Evelina aguzó el oído.
—¿Qué cosas son?
—Me han dicho que existe cierto otro pretendiente de Crista… —dijo con cautela, poniendo la cerilla en el cenicero. Advirtió un rictus de desagrado en el rostro de Evelina.
—Si he de serle franca, Javier —contestó—, me extraña la indiferencia con que Crista se ha tomado este asunto. Pero no sé nada más.
Javier de Castro se acercó a los labios la tacita de café, que Evelina, algo nerviosa, acababa de llenar de nuevo. La dejó sobre la mesilla, después de sorber en ella sin un ruido.

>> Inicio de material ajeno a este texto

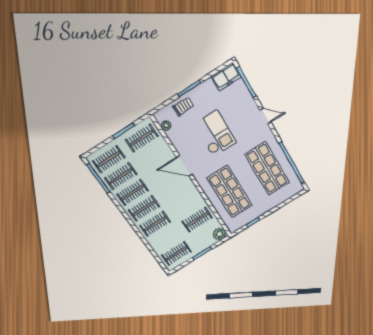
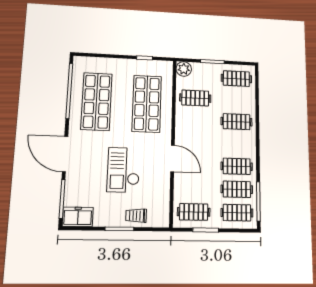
door: (265, 116) -> (65, 154), width x1.88
plant: (166, 126) -> (164, 208), removed
clothes rail: (144, 208) -> (237, 144), removed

Se sacudió de la barba negra una pizca de ceniza que le había caído entre los pelos.
—No me tome usted por un casamentero ni por un chismoso —se excusó con llaneza, con la familiaridad de siempre—. Nada más lejos de mí, ya me conoce. Pero quisiera para Crista toda la felicidad de este mundo, usted lo sabe…
—Bien, eso es lo que estamos procurando; a eso y solo a eso lleva nuestra intervención en esos ambientes tan… repugnantes, ¿no es verdad?… —manifestó, acalorada.
—Sí, sí, desde luego. Pero… es que… sé que la muchacha está armando una revolución en cierta familia…
—No será tanto. ¿De quién se trata?
—De los Inglada —confesó el procurador—. Creo que el muchacho, Pablito, ha hablado con entera claridad a sus tías respecto a sus intenciones. Dicen que está dispuesto a llevar adelante la cosa si… si Crista accede.
—¿Acceder?
—Tengo entendido que se ven a menudo. Por eso digo… ¿estamos en un camino conveniente, Evelina? ¿No avanzamos en falso? Hay que pensar en eso.
Pero Evelina parecía decidida a no pensar en nada. Tenía por bueno su camino.
—¡Bah, Javier!… No me venga usted con escrúpulos, por Dios… Ni Crista quiere a nadie más que a su novio, ni ese Pablito es hombre para ella. Si no hay más que verle…
Algo escéptico parecía mostrarse el procurador sobre la autenticidad de los juicios de Evelina. Pero esta continuó con firmeza:
—¡Si conoceré yo a mi hija!… Lo que le pasa es que está dolida, y que es muy terca… En estas circunstancias incluso sería de temer que… por despecho, por orgullo mal entendido diera pretexto a… En fin, que no tiene derecho a alimentar las ilusiones de un chico para desquitarse de otro, o con el único fin de que el otro se sienta aludido… ¡No, no; eso no será así! Voy a hablar con Rita, hoy mismo, ahora mismo. ¡Nada de Pablitos! —sancionó, sin réplica, rotundamente.